図3 2つの気候変動シナリオ(RCP2.6およびRCP8.5)における(a)日最低気温、(b)日降水量、(c)フタバガキ科の6つのクラスターにおける開花確率の予測。
フェノロジーの長期的な変化は生態系の気候変動に対する影響を理解するために多くの研究が行われています。熱帯では多くの植物が時間的な環境変動が小さい状況で進化したため、温帯種や北方種よりも気候変動に対して敏感であることが示唆されています。本研究の結果から、気温が1.2°C上昇するシナリオ(RCP2.6)でさえ、フタバガキ科植物の57%の種において将来の開花確率が約50%低下することが予想されました。そのため、熱帯植物は繁殖フェノロジーを通じて、温帯植物よりも気候変動に対してより敏感で脆弱である可能性があると考えられます。
5. 研究の意義と波及効果
本研究では200種を超える樹種を対象に35年以上に渡って行われた開花・結実観察の記録をデータ化し、低温と乾燥に対する開花応答における最新のモデルを構築し、気候変動における予測を行いました。本研究により得られた知見および開発されたモデルと方法論は、気候変動に対する熱帯雨林樹木のフェノロジー応答の理解を促進し、地球規模での植物繁殖フェノロジー予測に貢献することが期待されます。
6. 論文情報
論文タイトル:
“Impacts of climate change on reproductive phenology in tropical rainforests of Southeast Asia.”
著者名:
Numata, S., K. Yamaguchi, M. Shimizu, G. Sakurai, A. Morimoto, N. Alias, N. Z. Noor Azman, T. Hosaka, and A. Satake
雑誌名: Communications Biology
DOI: https://doi.org/10.1038/s42003-022-03245-8
7. 補足情報
1)フェノロジー:生物季節と訳され、植物の発芽・開花・落葉や動物の渡りなど、季節の移り変わりに伴う生物の行動や状態の変化を示す。

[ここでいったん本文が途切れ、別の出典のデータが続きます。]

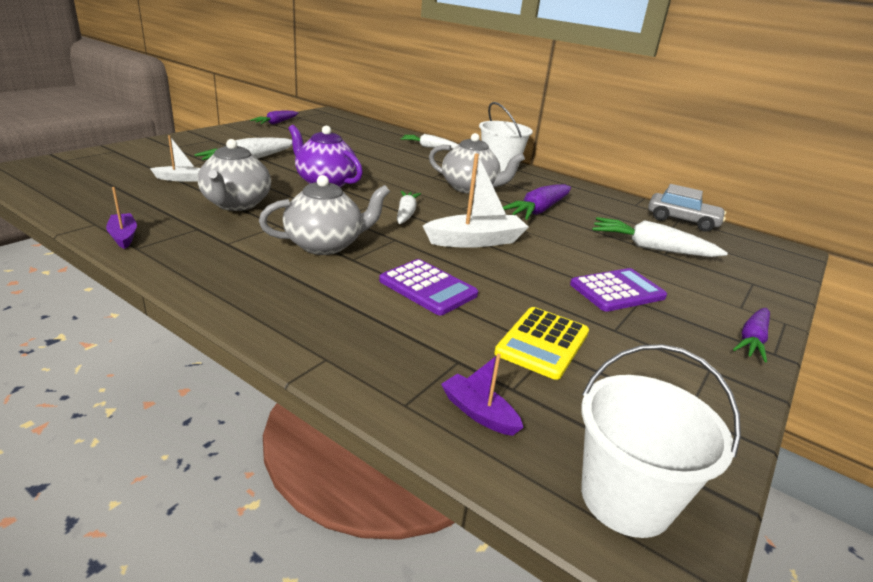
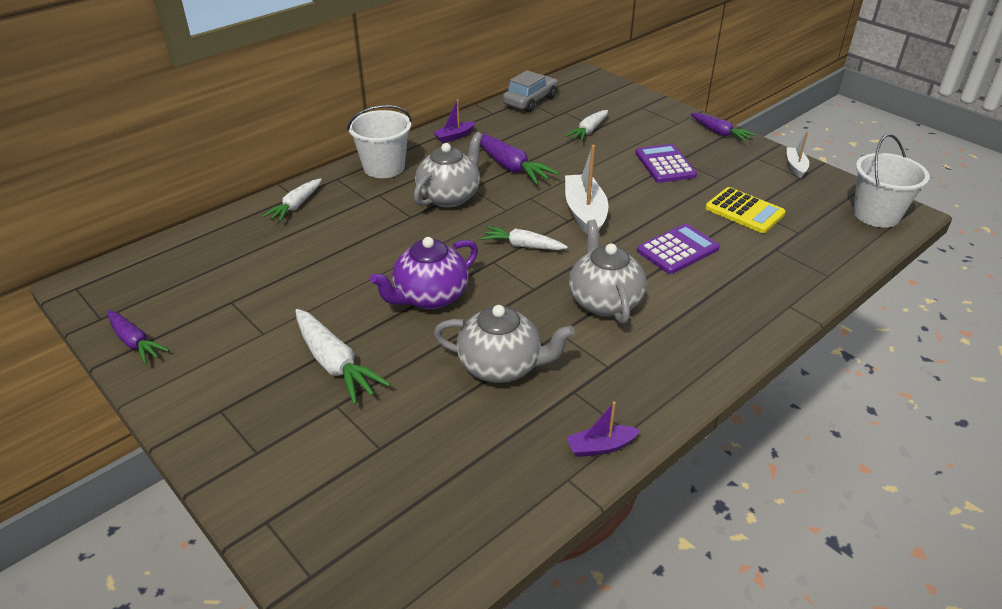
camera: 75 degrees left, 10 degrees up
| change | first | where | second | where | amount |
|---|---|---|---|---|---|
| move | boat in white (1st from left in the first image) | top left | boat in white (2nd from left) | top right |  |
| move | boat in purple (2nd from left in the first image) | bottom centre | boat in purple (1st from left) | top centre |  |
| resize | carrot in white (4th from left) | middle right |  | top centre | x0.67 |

2)フタバガキ科:主に東南アジアに分布する常緑高木で、約15属600種が含まれる。多くは木材資源としても有用で、日本ではラワン材として知られる。
3)RCPシナリオ:気候モデル予測で用いられる温室効果ガスの代表的な濃度の仮定(シナリオ)を指す。RCP2.6、RCP4.5、RCP6.0、RCP8.5と4つのシナリオが用意されており、本研究ではRCP2.6とRCP8.5を用いた。